I stuck a bit on the last A: Application. Lasher talks about the need to show the learner the benefit of applying the learning. Is the current trend not making this obsolete? If the learning is designed to meet the need of the learner in the workplace, presumably the motivation to apply the learning is already there. Did the learner not access the material in the first place to acquire learning for the precise purpose of applying it then and there? This is what I'm aiming for.

1 comment:

Anonymous said...

Take Albert Einstein, for example, who once had to consult a phone book in order to find his number. "Smart people," he said, "don't always know the answer to a question, they know where to find it." another version here and here and here

The next best thing to knowing something is knowing where to find it. ~Samuel Johnson

Integrity without knowledge is weak and useless, and knowledge without integrity is dangerous and dreadful. ~Samuel Johnson

Knowledge is of two kinds. We know a subject ourselves, or we know where we can find information upon it. ~Samuel Johnson

Errors using inadequate data are much less than those using no data at all. ~Charles Babbage

If we knew what it was we were doing, it would not be called research, would it? ~ Albert Einstein

You do not really understand something unless you can explain it to your grandmother. ~ Albert Einstein

from Brainyquotes...

I am enough of an artist to draw freely upon my imagination. Imagination is more important than knowledge. Knowledge is limited. Imagination encircles the world.
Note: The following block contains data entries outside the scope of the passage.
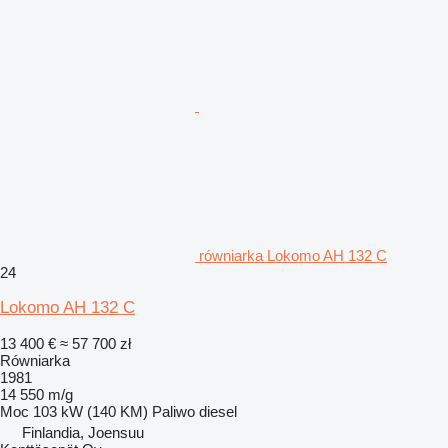
równiarka Lokomo AH 132 C
24
Lokomo AH 132 C
13 400 €
≈ 57 700 zł
Równiarka
1981
14 550 m/g
Moc
103 kW (140 KM)
Paliwo
diesel
Finlandia, Joensuu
Information is not knowledge.

It is the supreme art of the teacher to awaken joy in creative expression and knowledge.

Knowledge of what is does not open the door directly to what should be.

The gift of fantasy has meant more to me than my talent for absorbing positive knowledge.
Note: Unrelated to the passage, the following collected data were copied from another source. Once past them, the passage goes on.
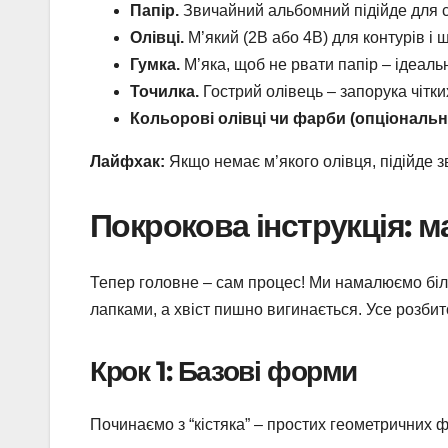
Папір.
Звичайний альбомний підійде для с
Олівці.
М’який (2B або 4B) для контурів і 
Гумка.
М’яка, щоб не рвати папір – ідеальн
Точилка.
Гострий олівець – запорука чітких
Кольорові олівці чи фарби (опціональн
Лайфхак:
Якщо немає м’якого олівця, підійде з
Покрокова інструкція: 
Тепер головне – сам процес! Ми намалюємо білк
лапками, а хвіст пишно вигинається. Усе розби
Крок 1: Базові форми
Починаємо з “кістяка” – простих геометричних фі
The only source of knowledge is experience.

The secret to creativity is knowing how to hide your sources.

The true sign of intelligence is not knowledge but imagination.

There comes a time when the mind takes a higher plane of knowledge but can never prove how it got there.

Whoever undertakes to set himself up as a judge of Truth and Knowledge is shipwrecked by the laughter of the gods.

It should be possible to explain the laws of physics to a barmaid.

Intellectuals solve problems, geniuses prevent them.

Small is the number of people who see with their eyes and think with their minds.